Ученый садовод доставил мне мешок черного порошка; он смотрит, как я высыпаю все десять кило в каменный колодец, выложенный Ахмедом, и пожимает плечами. Я заполняю отверстие доверху отличной плодородной землей — «…В январе-то, мосье! В январе!..» — выливаю туда же два ведра воды, так что получается вполне аппетитная каша. Укороченная снизу, акация теперь кажется коренастой, крепкой. А раны плюща? Они ловко припрятаны.
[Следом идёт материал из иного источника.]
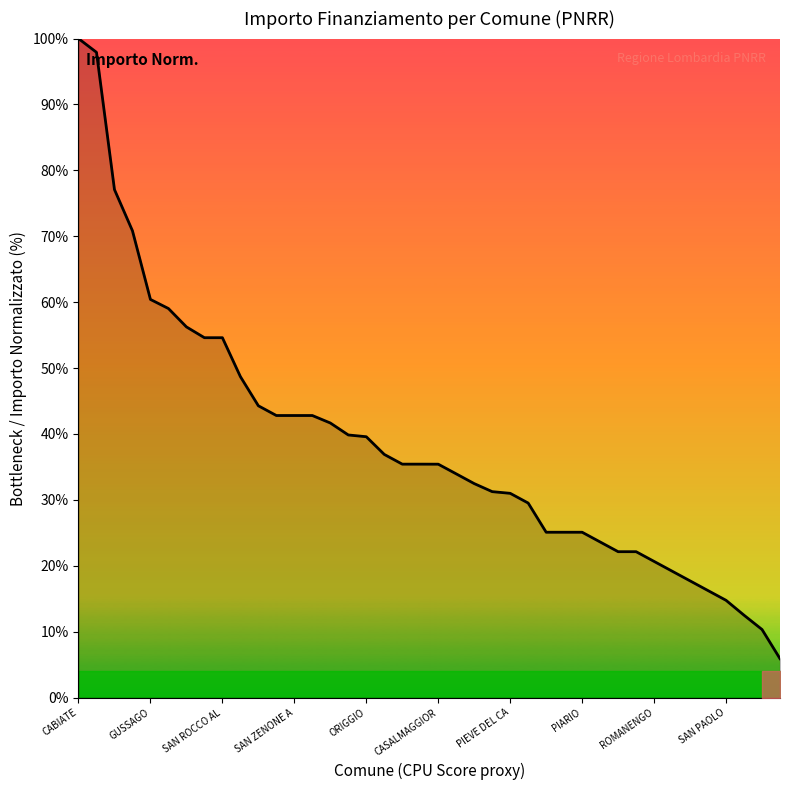

True or false: the data shows 60.4 at GUSSAGO.

True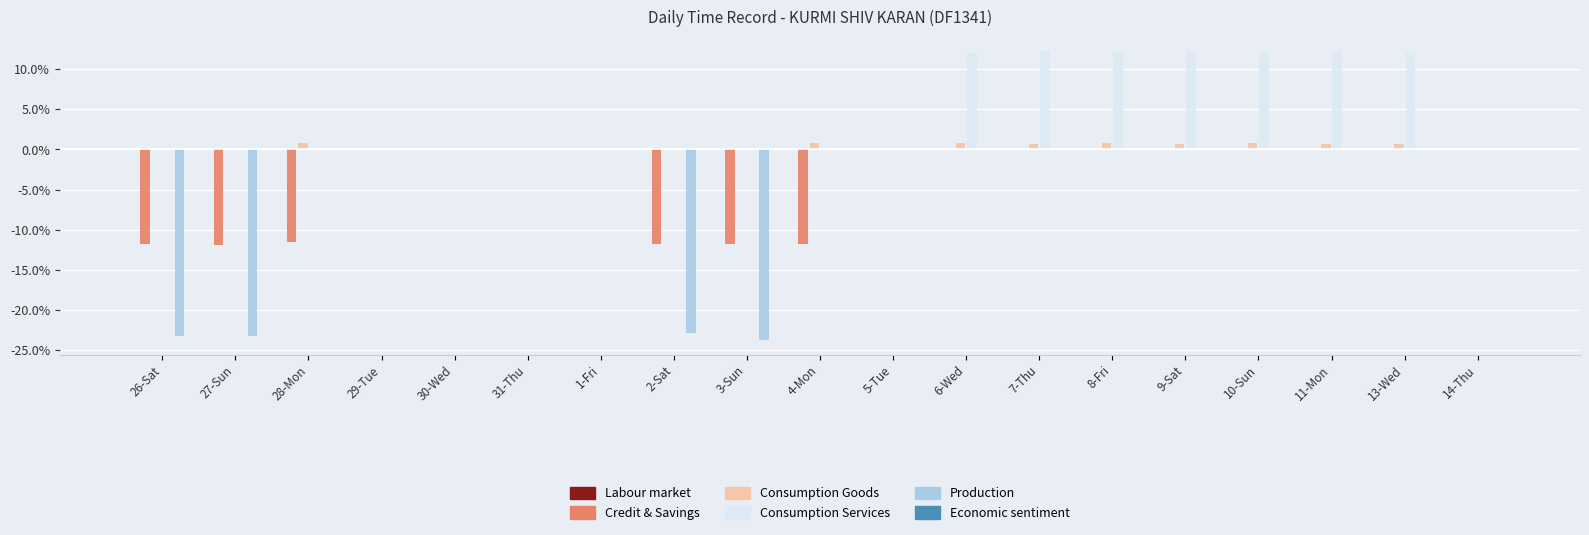

Which series changed the most between 28-Mon and 7-Thu?

Consumption Services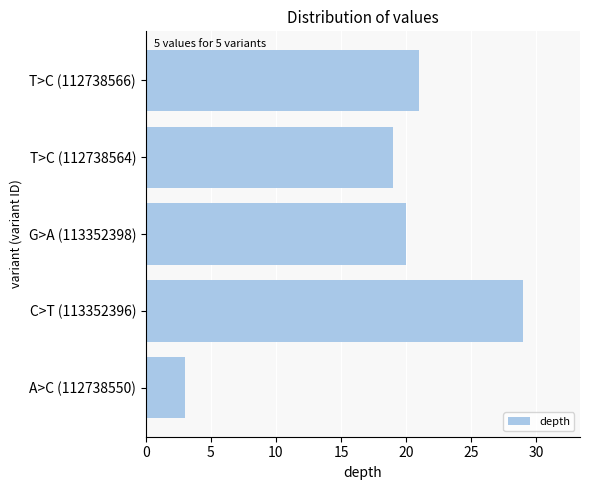

Does the chart contain stacked bars?

No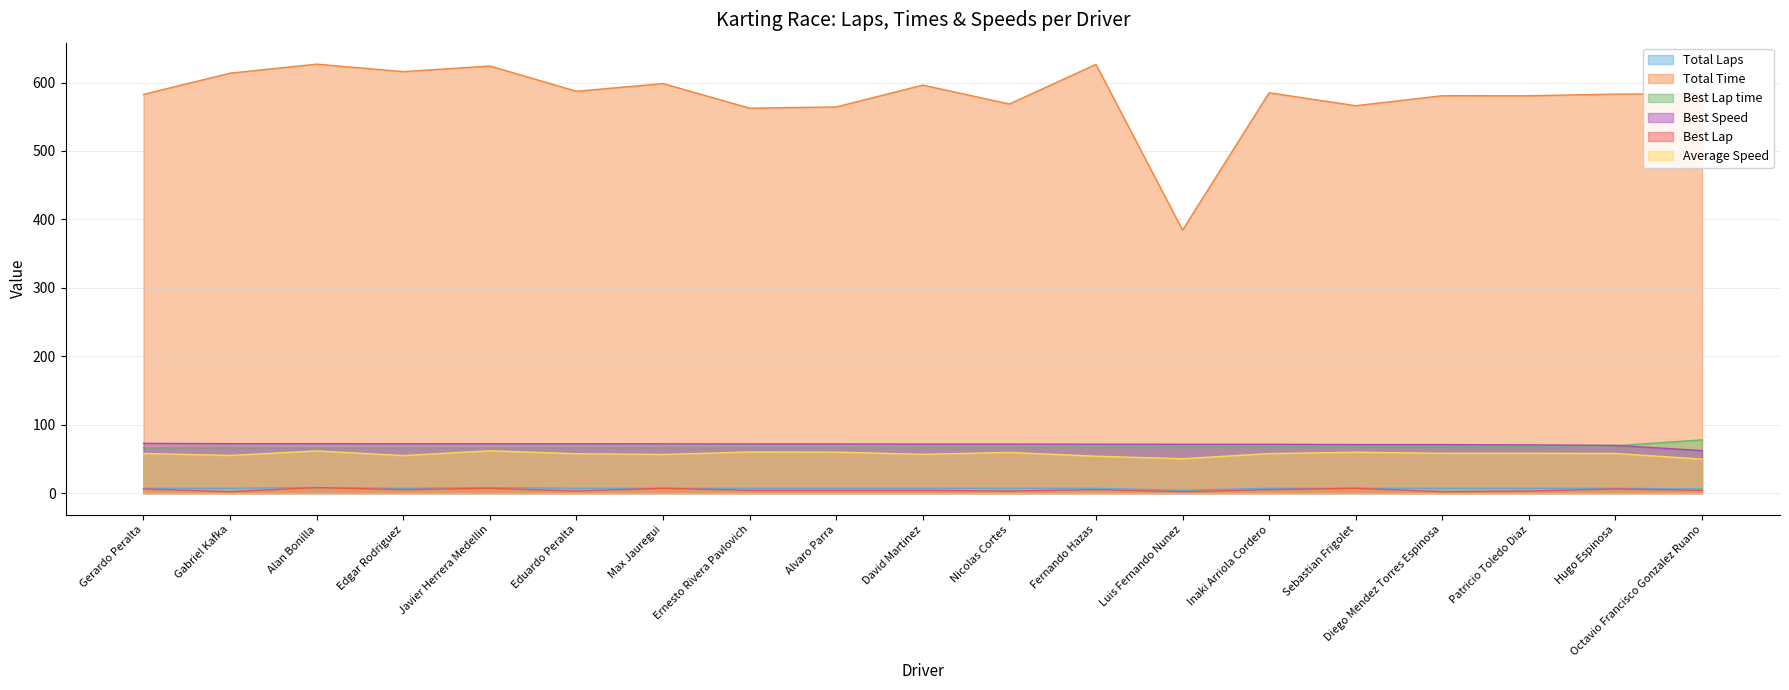

What is the total value across all series at Ernesto Rivera Pavlovich?

772.6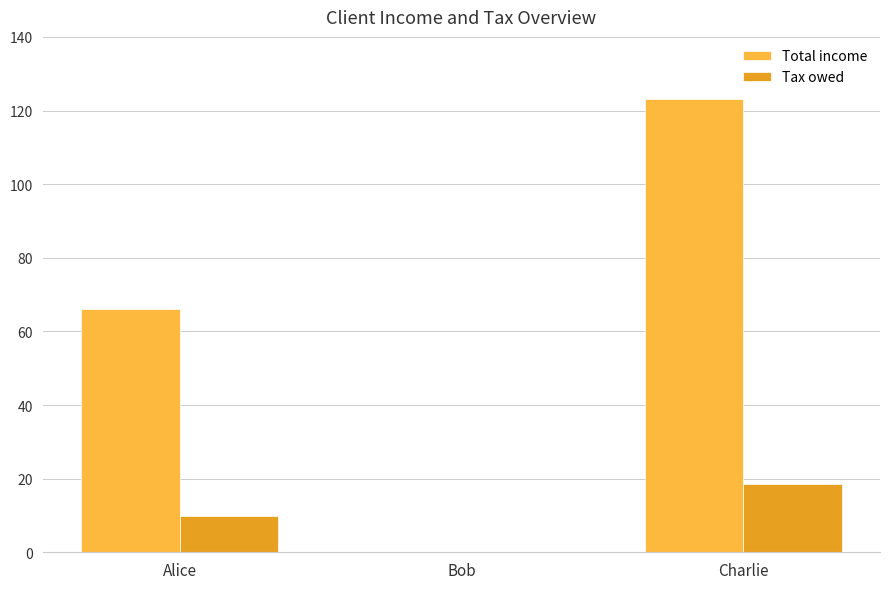

Count the number of categories in the chart.

3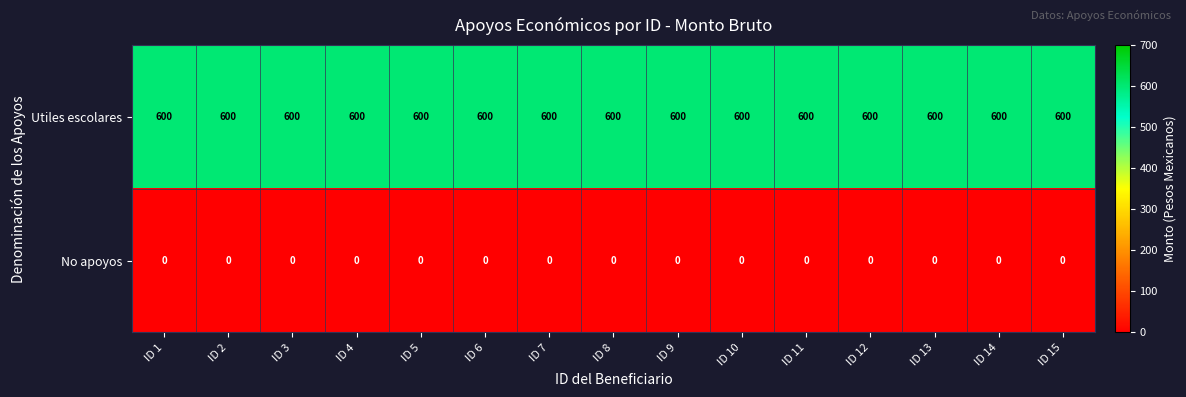

Rank the series by their maximum value, from highest to lowest.

Utiles escolares, No apoyos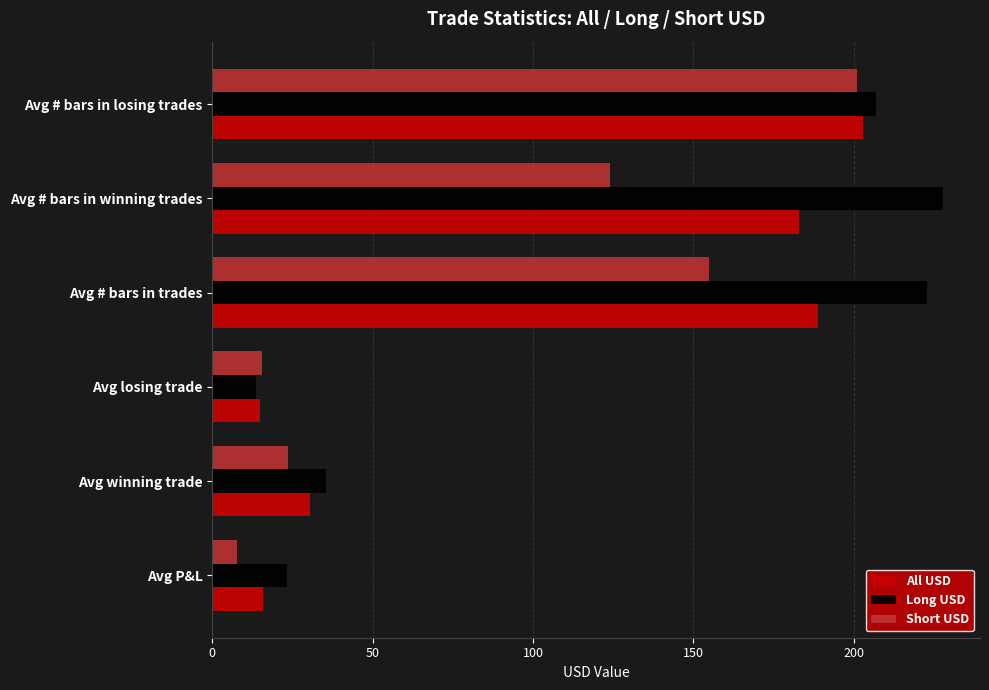

List the series in order of their peak value, highest first.

Long USD, All USD, Short USD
И по какой-то страусовой логике я воображаю, будто они уже наполовину залечены… Вокруг меня Кассандры мужского пола еле удерживаются от насмешек.
— Вообще-то, мосье, эта акация с плющом у вас только тень наводит, это нездорово, и вид она загораживает, все равно вам придется ее срубить, и потом в акациях сладости много, на них осы слетаются, вот у меня росли две акации, так я их выкорчевал…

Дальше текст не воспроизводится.